Militärintervention in Mali: Ein untaugliches Mittel zur Terrorbekämpfung

Am 11. Januar dieses Jahres intervenierten französische Streitkräfte in Mali. Keine andere militärische Intervention seit Ende des globalen Ost-West-Konflikts vor über 20 Jahren stiess (und stösst weiterhin) auf so viel Unterstützung und so wenig Widerspruch und Zweifel, wie dieser jüngste Krieg Frankreichs in seiner ehemaligen nordafrikanischen Kolonialregion.

von Andreas Zumach, Genf

Der fast vollständige Konsens der Zustimmung zur «Operation Serval» gilt international für den UNO-Sicherheitsrat und andere multilaterale Institutionen ebenso wie für die innenpolitische Debatte in der Schweiz und allen anderen europäischen Ländern sowie für die Bewertung dieser militärischen Intervention in den Medien. Bestätigt sehen sich die Befürworter der Intervention durch die schnellen militärischen Erfolge der französischen Streitkräfte: Innerhalb von drei Wochen befreiten sie alle nordmalischen Städte von den islamistischen Milizen, die diese Städte seit Frühsommer 2012 kontrolliert hatten. Doch der Kurzbesuch in Timbuktu, bei dem Präsident François Hollande Anfang Februar den schnellen ‘Sieg’ der französischen Truppen feierte, erinnert sehr an den Auftritt, bei dem der ehemalige US-Präsident George Bush am 1. Mai 2003 auf dem Flugzeugträger USS Abraham Lincoln vorschnell den ‘Sieg’ der USA im Irak verkündete.
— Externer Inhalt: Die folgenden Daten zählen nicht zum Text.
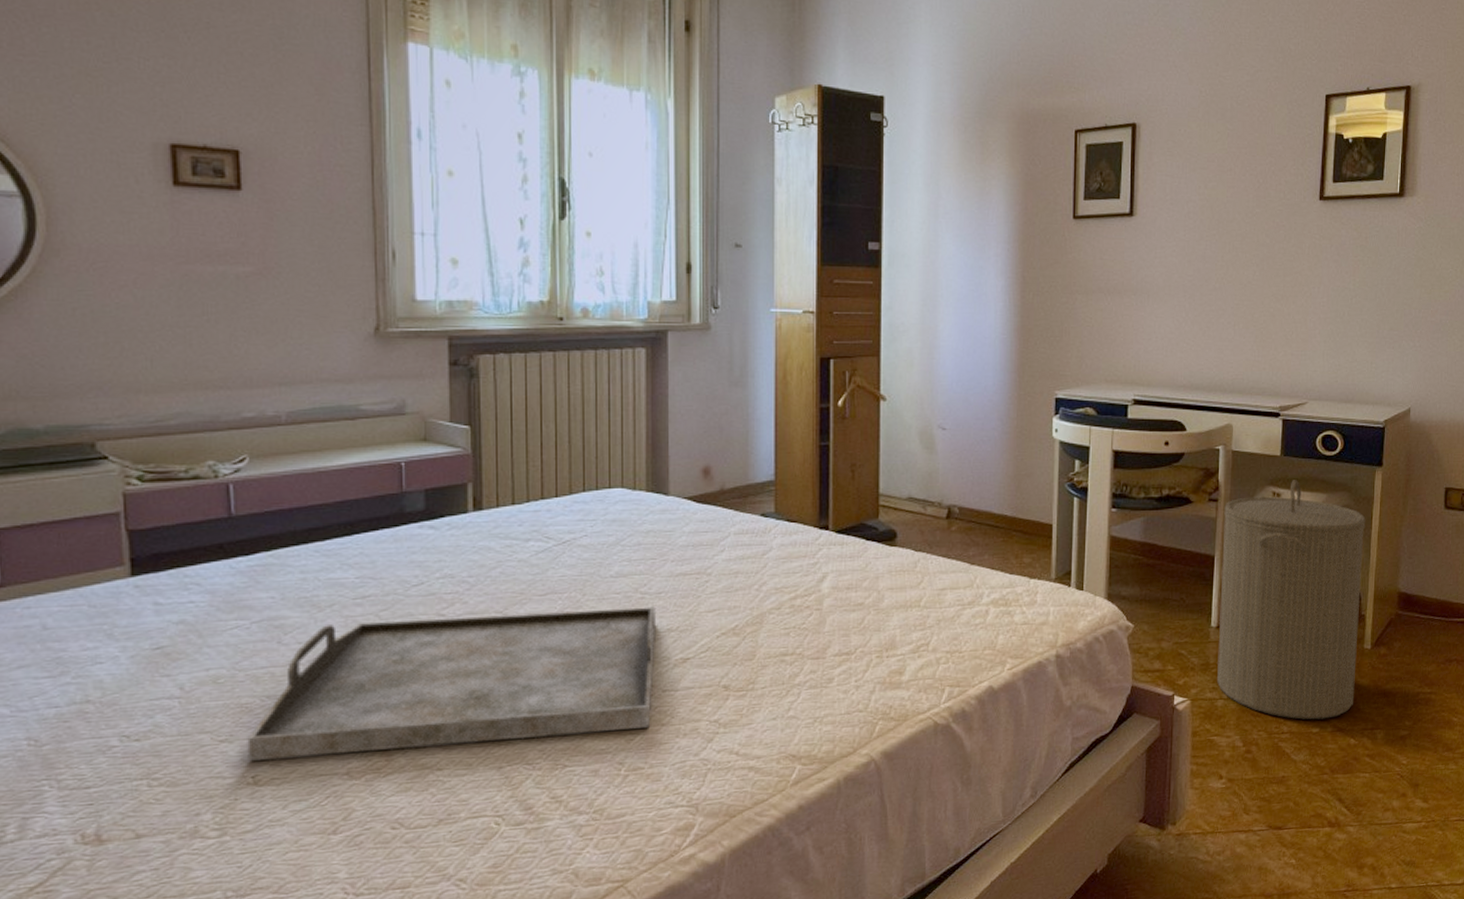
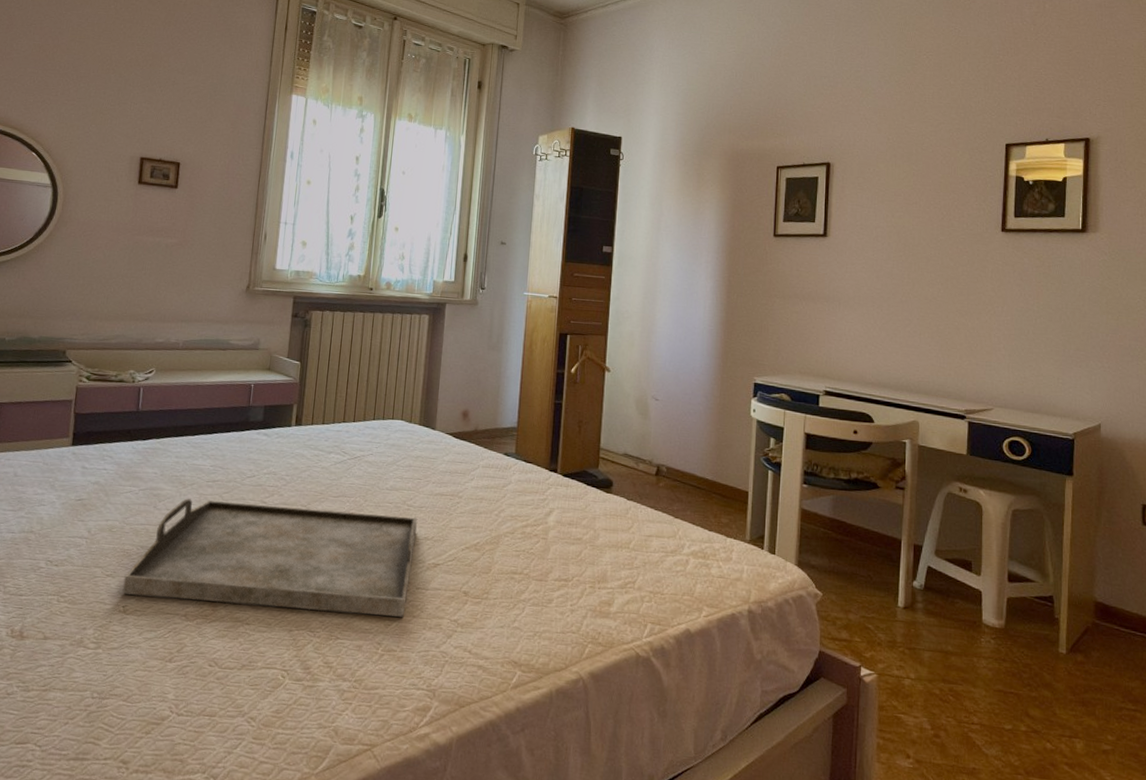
laundry hamper: present [1217,480,1366,720] -> none [904,478,1057,718]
Keine nachhaltigen Befriedungen
Es bleiben – einmal völlig abgesehen von einer grundsätzlich pazifistisch motivierten Ablehnung des Einsatzes militärischer Mittel in Mali – weiterhin erhebliche Zweifel, dass diese Mittel geeignet sind, um die offiziell proklamierten Ziele der Intervention zu erreichen. Laut den öffentlichen Erklärungen der Pariser Regierung lauten diese Ziele: «Terroristen und islamistische Rebellen bekämpfen, vertreiben und vernichten»; «Sezession verhindern und die territoriale Integrität des Landes wiederherstellen»; «Drogenschmuggel und Bandenkriminalität unterbinden».
Mit ähnlichen und teilweise noch weiterreichenden Zielsetzungen (Stabilisierung, Frieden, Wiederaufbau, Demokratie, Rechtsstaat, Menschen- und Frauenrechte) wurden fast sämtliche Militärinterventionen und Kriege seit Ende des Ost-West-Konfliktes und insbesondere seit den Terroranschlägen vom 11. September 2001 begründet. Sei es in Tschetschenien, Afghanistan, Somalia, Irak oder anderswo.
Bei allen diesen Interventionen waren die Konfliktursachen und -bedingungen jeweils unterschiedlich. Doch eines haben all diese militärischen Interventionen gemeinsam: In keinem einzigen Fall wurden – trotz zum Teil schneller militärischer Erfolge – die offiziell proklamierten Ziele der Intervention dauerhaft erreicht. Und schon gar nicht gelang eine nachhaltige Befriedung der jeweiligen Konflikte durch Überwindung ihrer politischen, wirtschaftlichen, sozialen, kulturellen oder anderweitigen Ursachen. Auch der von den USA seit nun schon fast 30 Jahren mit militärischen Mitteln geführte Krieg zur Bekämpfung des Drogenanbaus in Mittelamerika ist gescheitert. In einigen Fällen wirkten die militärischen Interventionen sogar kontraproduktiv und führten statt zur angestrebten Schwächung oder gar Vernichtung der jeweils bekämpften Gruppierungen zu deren Stärkung.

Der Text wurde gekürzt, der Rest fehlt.